The exercise » In all of the data below, switch "layout element" to "page element" and write the lines out again with nothing else changed. Omit the pictures.
"""
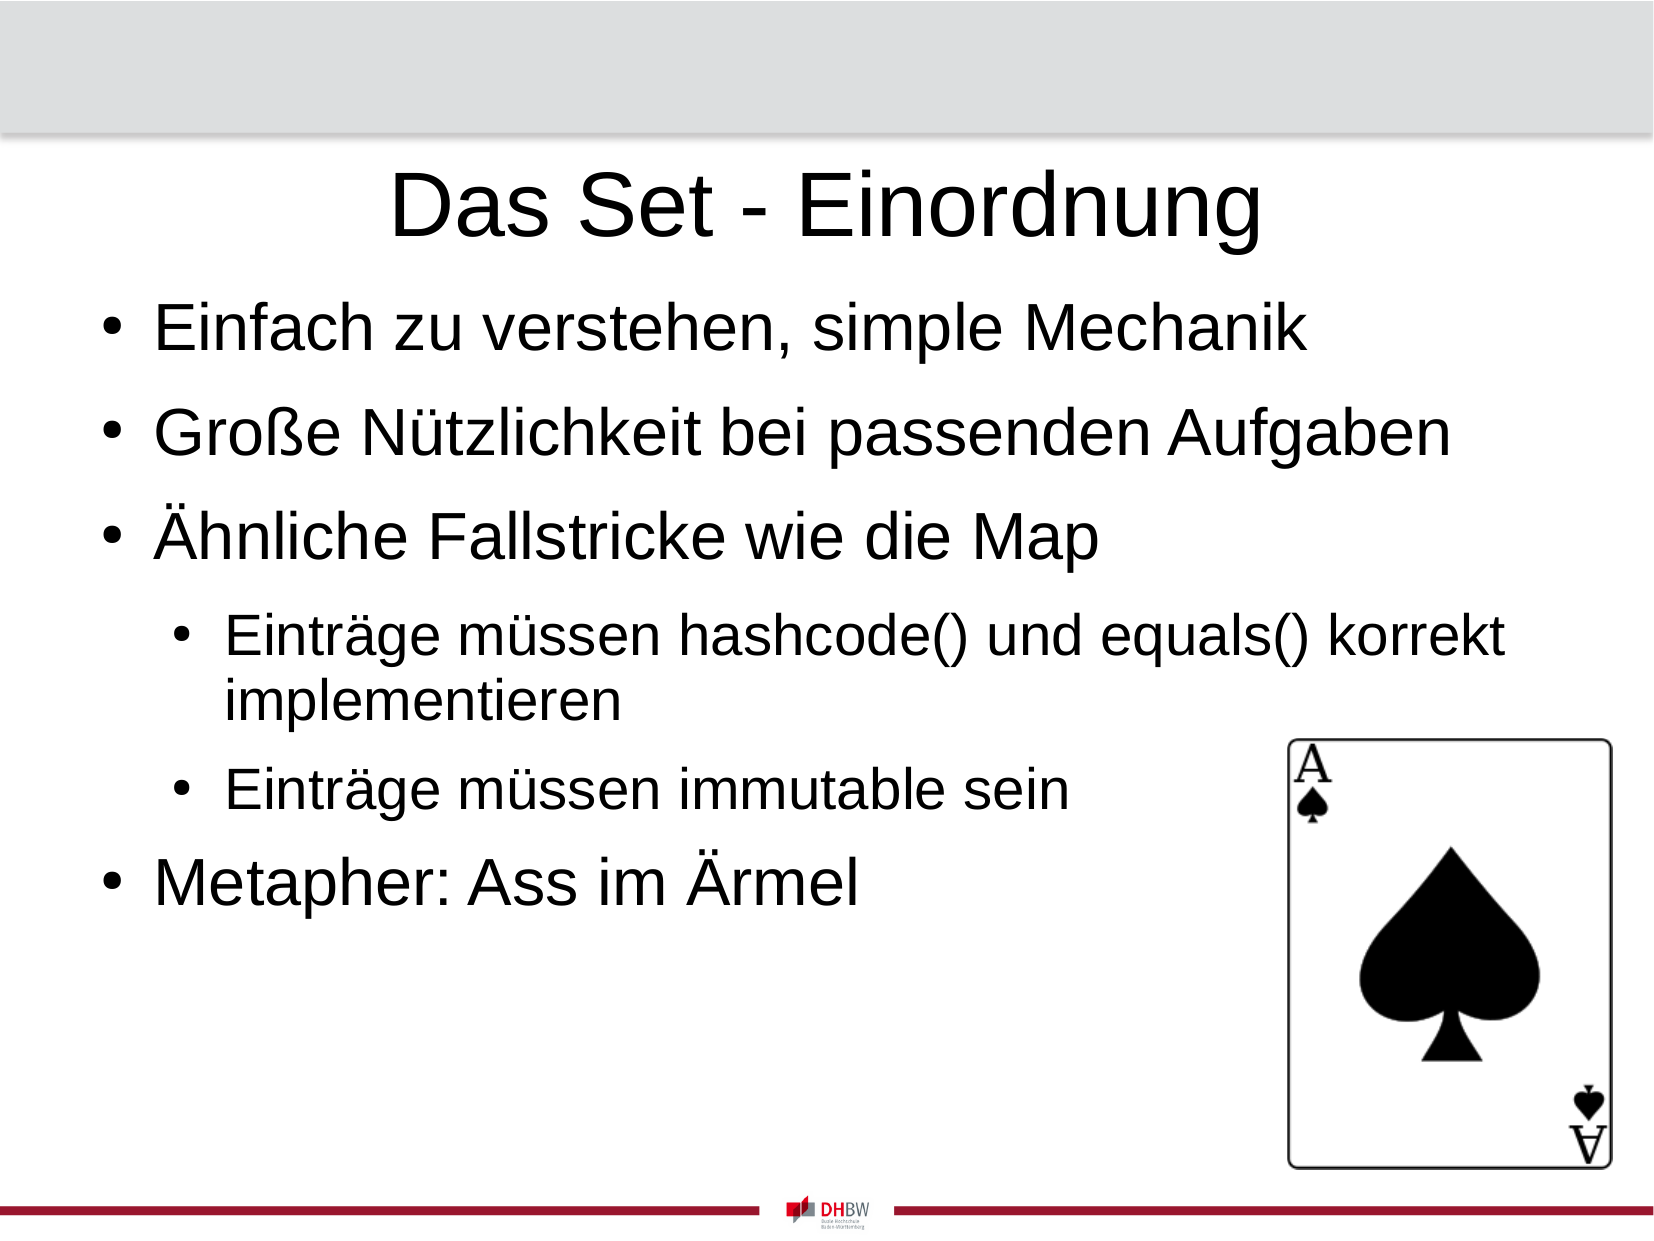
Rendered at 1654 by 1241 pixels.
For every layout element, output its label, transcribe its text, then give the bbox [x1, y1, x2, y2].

list Einfach zu verstehen, simple Mechanik Große Nützlichkeit bei passenden Aufgaben Ähnliche Fallstricke wie die Map Einträge müssen hashcode() und equals() korrekt implementieren Einträge müssen immutable sein Metapher: Ass im Ärmel [82, 290, 1571, 1010]
title Das Set - Einordnung [82, 49, 1571, 257]
picture [0, 1, 1654, 1237]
"""
Full output »
Rendered at 1654 by 1241 pixels.
For every page element, output its label, transcribe its text, then give the bbox [x1, y1, x2, y2].

list Einfach zu verstehen, simple Mechanik Große Nützlichkeit bei passenden Aufgaben Ähnliche Fallstricke wie die Map Einträge müssen hashcode() und equals() korrekt implementieren Einträge müssen immutable sein Metapher: Ass im Ärmel [82, 290, 1571, 1010]
title Das Set - Einordnung [82, 49, 1571, 257]
picture [0, 1, 1654, 1237]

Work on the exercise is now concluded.